#### [Exercícios]
- A) Transcreva do texto dado, sem alterações, o trecho que vai de "Compreendi porque é" a "morrera. A menina.".
- B) Qual é o título do livro de que fala o texto dado?

#### [Texto dado]
▬▬▬▬▬▬
Compreendi porque é que nos filmes as pessoas se deitam ao lado dos mortos, se atiram para dentro da sepultura aberta. Por instantes, era isso que eu queria, abrir o caixão e estender-me ao lado do meu pai, pedir-lhe um último abraço. E ficar assim durante horas, na quietude à luz das velas, sem ninguém, só nós os dois. Havia todo um mundo que se encerrava naquele dia e eu precisava do meu pai para enfrentar o resto da vida. Era como se, deixando de ser a menina do papá, fosse obrigada a crescer, a ser adulta, e eu não queria ser adulta. Já o era há muitos anos, e já o perdera há muito tempo, mas a finitude do caixão, do corpo frio, de mãos entrelaçadas no peito, fez-me sentir que uma parte de mim morrera. A menina.

 

Aqui é-nos contada uma perda antecipada: este pai já estava doente, a sua morte não foi consequência de um acidente trágico e inesperado, e acredito que isso também tenha contribuído para que os registos que podemos ler em O Meu Pai Voava já nos cheguem mais amadurecidos, pensados e repensados, alguns provavelmente rabiscados vezes sem conta. Em suma: embora trate um tema muito triste, a verdade é que me parece uma das leituras mais imperdíveis dos últimos tempos — e só posso recomendar este pequeno livro.
▬▬▬▬▬▬
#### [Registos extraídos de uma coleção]
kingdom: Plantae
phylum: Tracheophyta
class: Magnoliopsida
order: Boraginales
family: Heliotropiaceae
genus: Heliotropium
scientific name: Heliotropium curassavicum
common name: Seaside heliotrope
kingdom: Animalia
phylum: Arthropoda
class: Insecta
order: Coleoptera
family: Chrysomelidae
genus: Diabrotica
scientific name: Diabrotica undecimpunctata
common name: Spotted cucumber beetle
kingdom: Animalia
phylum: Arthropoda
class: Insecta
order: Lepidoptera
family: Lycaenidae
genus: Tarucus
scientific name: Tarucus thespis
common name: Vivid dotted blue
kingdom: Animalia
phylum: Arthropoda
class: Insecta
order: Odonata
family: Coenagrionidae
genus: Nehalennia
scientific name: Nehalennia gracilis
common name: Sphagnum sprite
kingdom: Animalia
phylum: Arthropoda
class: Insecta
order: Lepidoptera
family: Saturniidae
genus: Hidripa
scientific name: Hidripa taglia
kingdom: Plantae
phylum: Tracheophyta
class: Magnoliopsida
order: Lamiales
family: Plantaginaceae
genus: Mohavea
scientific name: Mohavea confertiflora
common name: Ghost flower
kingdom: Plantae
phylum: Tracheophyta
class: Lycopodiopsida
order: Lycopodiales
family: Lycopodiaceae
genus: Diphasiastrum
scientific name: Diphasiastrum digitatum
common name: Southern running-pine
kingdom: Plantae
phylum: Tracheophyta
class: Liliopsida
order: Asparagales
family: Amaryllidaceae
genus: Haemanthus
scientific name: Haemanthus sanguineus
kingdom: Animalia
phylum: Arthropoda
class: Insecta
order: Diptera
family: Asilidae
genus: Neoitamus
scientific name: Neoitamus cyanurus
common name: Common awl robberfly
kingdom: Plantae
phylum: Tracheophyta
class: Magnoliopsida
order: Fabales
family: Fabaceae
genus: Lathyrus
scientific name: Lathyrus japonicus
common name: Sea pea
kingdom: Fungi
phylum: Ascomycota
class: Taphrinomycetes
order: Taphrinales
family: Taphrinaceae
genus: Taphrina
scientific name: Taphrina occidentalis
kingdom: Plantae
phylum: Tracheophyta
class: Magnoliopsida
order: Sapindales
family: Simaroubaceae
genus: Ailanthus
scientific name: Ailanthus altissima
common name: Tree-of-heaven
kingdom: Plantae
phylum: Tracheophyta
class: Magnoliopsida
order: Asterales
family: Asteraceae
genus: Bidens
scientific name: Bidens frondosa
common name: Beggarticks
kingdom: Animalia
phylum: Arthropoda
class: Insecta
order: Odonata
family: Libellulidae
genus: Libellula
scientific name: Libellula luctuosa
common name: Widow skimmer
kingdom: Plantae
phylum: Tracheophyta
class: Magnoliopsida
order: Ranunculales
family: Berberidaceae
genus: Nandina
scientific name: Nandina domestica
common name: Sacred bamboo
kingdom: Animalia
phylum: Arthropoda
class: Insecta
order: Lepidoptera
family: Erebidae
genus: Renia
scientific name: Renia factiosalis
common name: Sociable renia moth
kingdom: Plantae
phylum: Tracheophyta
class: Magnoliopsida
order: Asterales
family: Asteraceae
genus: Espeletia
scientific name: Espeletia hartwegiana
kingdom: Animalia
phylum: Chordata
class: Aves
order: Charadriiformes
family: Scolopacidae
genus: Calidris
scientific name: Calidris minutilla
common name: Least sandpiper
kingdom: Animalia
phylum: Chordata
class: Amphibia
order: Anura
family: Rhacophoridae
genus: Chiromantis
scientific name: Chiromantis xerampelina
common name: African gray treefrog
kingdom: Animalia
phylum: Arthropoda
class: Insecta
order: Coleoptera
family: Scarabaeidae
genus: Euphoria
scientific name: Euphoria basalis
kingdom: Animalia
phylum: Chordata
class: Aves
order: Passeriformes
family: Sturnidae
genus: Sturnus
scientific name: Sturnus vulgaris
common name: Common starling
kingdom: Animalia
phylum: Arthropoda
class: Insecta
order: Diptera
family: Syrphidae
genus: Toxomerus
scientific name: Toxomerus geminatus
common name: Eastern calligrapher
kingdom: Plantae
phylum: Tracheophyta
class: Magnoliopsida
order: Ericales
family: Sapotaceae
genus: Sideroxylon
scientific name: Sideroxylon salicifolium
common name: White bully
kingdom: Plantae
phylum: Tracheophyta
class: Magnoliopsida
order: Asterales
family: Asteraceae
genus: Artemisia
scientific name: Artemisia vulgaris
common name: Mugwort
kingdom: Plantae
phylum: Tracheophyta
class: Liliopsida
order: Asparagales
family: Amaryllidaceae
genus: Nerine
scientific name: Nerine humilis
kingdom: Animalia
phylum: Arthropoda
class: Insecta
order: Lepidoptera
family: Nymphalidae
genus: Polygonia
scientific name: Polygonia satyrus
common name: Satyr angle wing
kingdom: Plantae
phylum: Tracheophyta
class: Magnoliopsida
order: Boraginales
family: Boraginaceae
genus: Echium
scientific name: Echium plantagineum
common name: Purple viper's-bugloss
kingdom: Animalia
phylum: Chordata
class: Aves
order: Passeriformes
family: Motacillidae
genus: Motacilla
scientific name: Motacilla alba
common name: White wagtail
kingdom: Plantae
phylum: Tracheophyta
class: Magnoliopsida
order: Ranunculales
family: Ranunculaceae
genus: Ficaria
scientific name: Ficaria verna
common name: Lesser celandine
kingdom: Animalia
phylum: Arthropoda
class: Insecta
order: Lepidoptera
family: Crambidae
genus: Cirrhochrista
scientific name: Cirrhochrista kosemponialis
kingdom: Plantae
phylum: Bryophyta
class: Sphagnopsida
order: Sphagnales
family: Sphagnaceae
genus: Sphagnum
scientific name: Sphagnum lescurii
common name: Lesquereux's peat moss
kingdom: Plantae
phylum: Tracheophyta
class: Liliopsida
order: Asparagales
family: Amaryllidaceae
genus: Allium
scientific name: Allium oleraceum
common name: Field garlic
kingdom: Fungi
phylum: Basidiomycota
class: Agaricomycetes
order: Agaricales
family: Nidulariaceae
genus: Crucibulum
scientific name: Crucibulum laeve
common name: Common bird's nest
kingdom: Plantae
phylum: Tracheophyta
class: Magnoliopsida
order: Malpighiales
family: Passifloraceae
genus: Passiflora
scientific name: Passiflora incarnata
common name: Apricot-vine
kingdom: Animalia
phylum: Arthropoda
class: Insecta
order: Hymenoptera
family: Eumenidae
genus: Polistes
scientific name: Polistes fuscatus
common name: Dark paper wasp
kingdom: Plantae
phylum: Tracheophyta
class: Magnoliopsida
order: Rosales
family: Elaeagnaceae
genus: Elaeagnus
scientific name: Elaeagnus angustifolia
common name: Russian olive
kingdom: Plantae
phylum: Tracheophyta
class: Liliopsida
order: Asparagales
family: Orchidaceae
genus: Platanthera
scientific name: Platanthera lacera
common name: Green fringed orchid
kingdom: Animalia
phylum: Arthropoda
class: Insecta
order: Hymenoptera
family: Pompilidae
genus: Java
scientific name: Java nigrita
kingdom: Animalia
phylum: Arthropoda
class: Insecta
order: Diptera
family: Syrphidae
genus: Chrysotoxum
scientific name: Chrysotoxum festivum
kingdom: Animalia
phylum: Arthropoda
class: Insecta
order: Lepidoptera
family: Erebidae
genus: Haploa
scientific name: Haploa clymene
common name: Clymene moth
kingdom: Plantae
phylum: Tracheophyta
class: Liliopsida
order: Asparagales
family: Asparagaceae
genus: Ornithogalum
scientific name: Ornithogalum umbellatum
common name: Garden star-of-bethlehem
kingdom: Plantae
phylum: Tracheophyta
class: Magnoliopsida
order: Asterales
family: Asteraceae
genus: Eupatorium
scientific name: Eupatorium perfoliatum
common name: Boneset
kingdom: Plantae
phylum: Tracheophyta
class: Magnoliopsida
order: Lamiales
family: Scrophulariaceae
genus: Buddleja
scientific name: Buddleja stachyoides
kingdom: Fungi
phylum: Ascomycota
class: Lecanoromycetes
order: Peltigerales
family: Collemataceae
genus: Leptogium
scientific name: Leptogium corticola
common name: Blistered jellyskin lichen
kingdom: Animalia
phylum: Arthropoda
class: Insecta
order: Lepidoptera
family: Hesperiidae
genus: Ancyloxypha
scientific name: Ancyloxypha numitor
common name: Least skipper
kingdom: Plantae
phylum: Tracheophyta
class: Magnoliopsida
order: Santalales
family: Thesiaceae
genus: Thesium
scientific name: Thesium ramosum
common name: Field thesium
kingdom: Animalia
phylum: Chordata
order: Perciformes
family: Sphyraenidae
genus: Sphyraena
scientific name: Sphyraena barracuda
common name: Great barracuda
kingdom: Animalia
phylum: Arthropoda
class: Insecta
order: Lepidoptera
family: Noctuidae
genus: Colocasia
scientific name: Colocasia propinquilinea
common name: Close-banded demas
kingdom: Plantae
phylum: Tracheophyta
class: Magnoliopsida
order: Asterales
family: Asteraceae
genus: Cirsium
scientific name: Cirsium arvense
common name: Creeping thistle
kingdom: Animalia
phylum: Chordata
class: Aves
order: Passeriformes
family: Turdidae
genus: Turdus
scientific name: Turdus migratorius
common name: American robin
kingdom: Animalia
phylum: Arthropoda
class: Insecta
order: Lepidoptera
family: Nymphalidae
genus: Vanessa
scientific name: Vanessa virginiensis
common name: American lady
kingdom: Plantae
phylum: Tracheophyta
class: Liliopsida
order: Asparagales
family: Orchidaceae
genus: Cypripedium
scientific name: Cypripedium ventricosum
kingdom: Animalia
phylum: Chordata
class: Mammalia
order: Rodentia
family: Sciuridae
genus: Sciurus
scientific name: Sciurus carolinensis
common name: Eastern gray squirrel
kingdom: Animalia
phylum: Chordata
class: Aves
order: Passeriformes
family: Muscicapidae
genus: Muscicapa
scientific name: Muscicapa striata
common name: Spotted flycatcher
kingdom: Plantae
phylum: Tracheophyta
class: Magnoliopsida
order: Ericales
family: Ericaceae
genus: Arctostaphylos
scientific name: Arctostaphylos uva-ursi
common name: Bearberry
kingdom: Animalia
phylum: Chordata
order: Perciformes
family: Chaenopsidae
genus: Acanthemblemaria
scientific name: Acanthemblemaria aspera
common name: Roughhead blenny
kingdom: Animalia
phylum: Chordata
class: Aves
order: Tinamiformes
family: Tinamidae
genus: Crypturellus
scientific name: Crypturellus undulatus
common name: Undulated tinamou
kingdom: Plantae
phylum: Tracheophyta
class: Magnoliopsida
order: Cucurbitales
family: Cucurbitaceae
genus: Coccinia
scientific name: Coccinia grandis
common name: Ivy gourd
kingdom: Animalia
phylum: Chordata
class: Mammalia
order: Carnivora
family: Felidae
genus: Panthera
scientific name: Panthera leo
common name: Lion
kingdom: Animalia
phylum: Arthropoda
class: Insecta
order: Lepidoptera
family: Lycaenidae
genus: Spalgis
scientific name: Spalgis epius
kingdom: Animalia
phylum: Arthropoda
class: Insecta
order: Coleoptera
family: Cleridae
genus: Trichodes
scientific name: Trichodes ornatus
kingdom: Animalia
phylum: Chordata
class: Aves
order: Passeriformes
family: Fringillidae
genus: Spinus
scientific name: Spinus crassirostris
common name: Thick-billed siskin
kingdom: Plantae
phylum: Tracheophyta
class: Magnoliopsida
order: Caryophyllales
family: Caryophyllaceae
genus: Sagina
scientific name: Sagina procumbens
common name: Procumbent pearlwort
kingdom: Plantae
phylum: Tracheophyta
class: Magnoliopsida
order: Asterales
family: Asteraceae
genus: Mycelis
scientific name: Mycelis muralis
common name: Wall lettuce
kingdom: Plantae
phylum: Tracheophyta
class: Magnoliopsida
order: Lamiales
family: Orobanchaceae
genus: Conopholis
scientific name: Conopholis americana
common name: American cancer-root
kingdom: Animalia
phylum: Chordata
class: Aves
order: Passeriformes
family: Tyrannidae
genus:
▬▬▬▬▬▬
#### [Exercícios resolvidos]
- A)
Compreendi porque é que nos filmes as pessoas se deitam ao lado dos mortos, se atiram para dentro da sepultura aberta. Por instantes, era isso que eu queria, abrir o caixão e estender-me ao lado do meu pai, pedir-lhe um último abraço. E ficar assim durante horas, na quietude à luz das velas, sem ninguém, só nós os dois. Havia todo um mundo que se encerrava naquele dia e eu precisava do meu pai para enfrentar o resto da vida. Era como se, deixando de ser a menina do papá, fosse obrigada a crescer, a ser adulta, e eu não queria ser adulta. Já o era há muitos anos, e já o perdera há muito tempo, mas a finitude do caixão, do corpo frio, de mãos entrelaçadas no peito, fez-me sentir que uma parte de mim morrera. A menina.

- B) O Meu Pai Voava.